Did the WH authorize the payments for the Obamacare subsidies or not?
David Anderson
@rikyrah: I think the CSR subsidies are authorized. My contacts in the insurance industry are crossing their fingers until they see the checks clear on May 22 as that money won’t be booked at some insurers until it actually shows up.
David Anderson
@Daddio7: Okay tell me how to get 218-60-1-5
rikyrah
@David Anderson:
So, they have an actual date. Ok, I’ll keep the date in the back of my mind.
Mark
New reader, health insurance actuary working on risk score optimization for a non-profit plan, on both MA & ACA side…
The 85% MLR on MA is so far below our pricing target that there’s no way it would impact RSO efforts. MA plans can run profitably at 90%+ loss ratios, and the risk score lift ain’t going to cover that big a gap.
If you’re thinking about stuff on the MA risk score game, a fun one to think about is the annual adjustment. That is, CMS jacks down the risk score impact by 0.25% every year, minimum, per the ACA, to account for the MA “upcoding”. As a result, any MA plan that doesn’t aggressively work to improve coding falls behind by that amount every year, which reinforces rather than eliminates upcoding. In other words, as a corrective, that’s a pretty blunt instrument. What could we do instead that removed the incentive to upcode, while retaining the non-cherry-picking positives of tying reimbursement to risk? Follow-up question: current rules are that diagnoses have to be captured in claims every single year to persist, even for situations that are obviously persistent, such as amputation status. This pushes MA plans to push members to see the doctor more often, which is one of the drivers of the higher risk score for MA plans. Would more nuanced measures of morbidity lessen the extent on MA upcoding?

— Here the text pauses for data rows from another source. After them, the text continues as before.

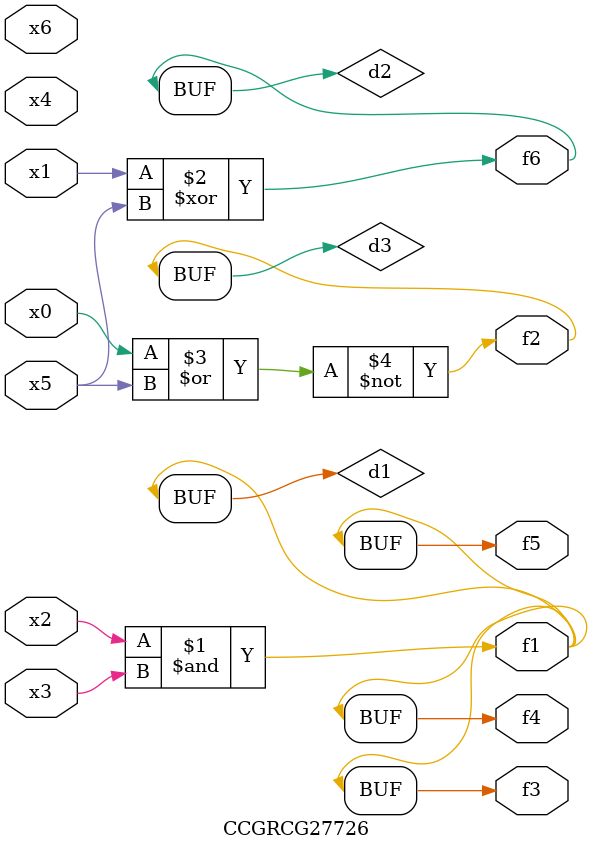
<source format=v>
module CCGRCG27726(
	input x0, x1, x2, x3, x4, x5, x6,
	output f1, f2, f3, f4, f5, f6
);

	wire d1, d2, d3;

	and (d1, x2, x3);
	xor (d2, x1, x5);
	nor (d3, x0, x5);
	assign f1 = d1;
	assign f2 = d3;
	assign f3 = d1;
	assign f4 = d1;
	assign f5 = d1;
	assign f6 = d2;
endmodule

</source>
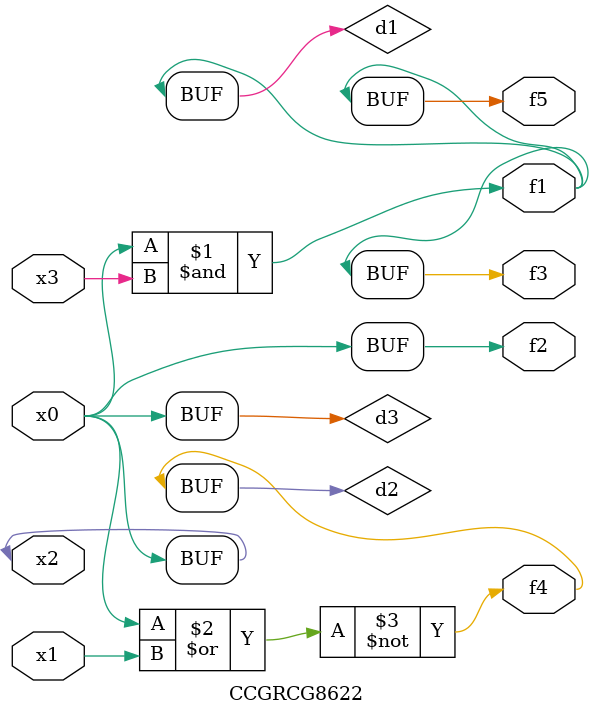
<source format=v>
module CCGRCG8622(
	input x0, x1, x2, x3,
	output f1, f2, f3, f4, f5
);

	wire d1, d2, d3;

	and (d1, x2, x3);
	nor (d2, x0, x1);
	buf (d3, x0, x2);
	assign f1 = d1;
	assign f2 = d3;
	assign f3 = d1;
	assign f4 = d2;
	assign f5 = d1;
endmodule

</source>
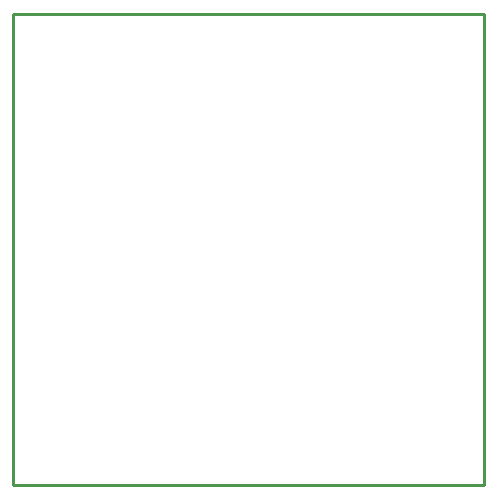
<source format=gko>
%FSLAX25Y25*%
%MOIN*%
G70*
G01*
G75*
G04 Layer_Color=16711935*
%ADD10R,0.02000X0.02000*%
%ADD11R,0.04134X0.05512*%
%ADD12R,0.05512X0.04134*%
%ADD13O,0.09843X0.02756*%
%ADD14O,0.02362X0.08661*%
%ADD15R,0.06300X0.05500*%
%ADD16O,0.06693X0.01378*%
%ADD17R,0.03543X0.02559*%
%ADD18R,0.03543X0.03740*%
%ADD19R,0.03937X0.03937*%
%ADD20R,0.03937X0.03937*%
%ADD21R,0.03740X0.05315*%
%ADD22R,0.05315X0.03740*%
%ADD23C,0.03200*%
%ADD24C,0.02800*%
%ADD25C,0.01000*%
%ADD26C,0.00000*%
%ADD27C,0.02000*%
%ADD28C,0.01600*%
%ADD29R,0.05906X0.05906*%
%ADD30C,0.05906*%
%ADD31R,0.05906X0.05906*%
%ADD32C,0.04724*%
%ADD33R,0.04724X0.04724*%
%ADD34O,0.09843X0.06693*%
%ADD35C,0.02400*%
%ADD36C,0.05000*%
%ADD37R,0.02000X0.02000*%
%ADD38C,0.00984*%
%ADD39C,0.01575*%
%ADD40C,0.02362*%
%ADD41C,0.00800*%
%ADD42C,0.00787*%
%ADD43C,0.00591*%
%ADD44R,0.00730X0.02560*%
%ADD45R,0.06700X0.01800*%
%ADD46R,0.00650X0.02300*%
%ADD47R,0.02300X0.00650*%
%ADD48R,0.01800X0.06700*%
%ADD49R,0.02560X0.00730*%
%ADD50R,0.05906X0.78740*%
%ADD51R,0.02800X0.02800*%
%ADD52R,0.04934X0.06312*%
%ADD53R,0.06312X0.04934*%
%ADD54O,0.10642X0.03556*%
%ADD55O,0.03162X0.09461*%
%ADD56R,0.07100X0.06300*%
%ADD57O,0.07493X0.02178*%
%ADD58R,0.04343X0.03359*%
%ADD59R,0.04343X0.04540*%
%ADD60R,0.04540X0.06115*%
%ADD61R,0.06115X0.04540*%
%ADD62R,0.06706X0.06706*%
%ADD63C,0.06706*%
%ADD64R,0.06706X0.06706*%
%ADD65C,0.05524*%
%ADD66R,0.05524X0.05524*%
%ADD67O,0.10642X0.07493*%
%ADD68C,0.03200*%
%ADD69C,0.05800*%
%ADD70R,0.02800X0.02800*%
D25*
X230000Y223000D02*
Y380000D01*
Y223000D02*
X387000D01*
Y380000D01*
X230000D02*
X387000D01*
M02*

</source>
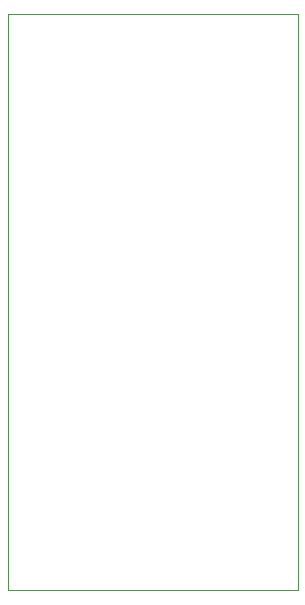
<source format=gbr>
G04 EasyPC Gerber Version 21.0.3 Build 4286 *
G04 #@! TF.Part,Single*
G04 #@! TF.FileFunction,Other,PCB DESIGN - Top Documentation *
G04 #@! TF.FilePolarity,Positive *
%FSLAX35Y35*%
%MOIN*%
%ADD28C,0.00197*%
X0Y0D02*
D02*
D28*
X76833Y226234D02*
X173667D01*
Y34266*
X76833*
Y226234*
X0Y0D02*
M02*

</source>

I don’t have answers, but I think these are interesting questions.
EBrown
In my practice I hardly ever code all diagnoses that a patient has at each visit that I see them — there is no benefit that either I or my academic practice would see (as far as I know). For billing purposes, I make sure that the ICD-10 code covers the level of billing that I need; but I don’t go to any lengths to include other (relevant) ICD-10 codes for what I examined and documented. I’ve never seen an EMR that doesn’t make it too cumbersome to add the correct, relevant codes. For example, as an ophthalmologist, there are 42 different cataract codes, dozens of diabetic eye codes, and dozens of hypertension codes. There is no visible benefit for physicians to code more than a couple for an exam — it takes extra time (and keyboard and mouse clicks) in an already busy clinic. Perhaps a coder will do this but most practices don’t use coders for outpatient clinics.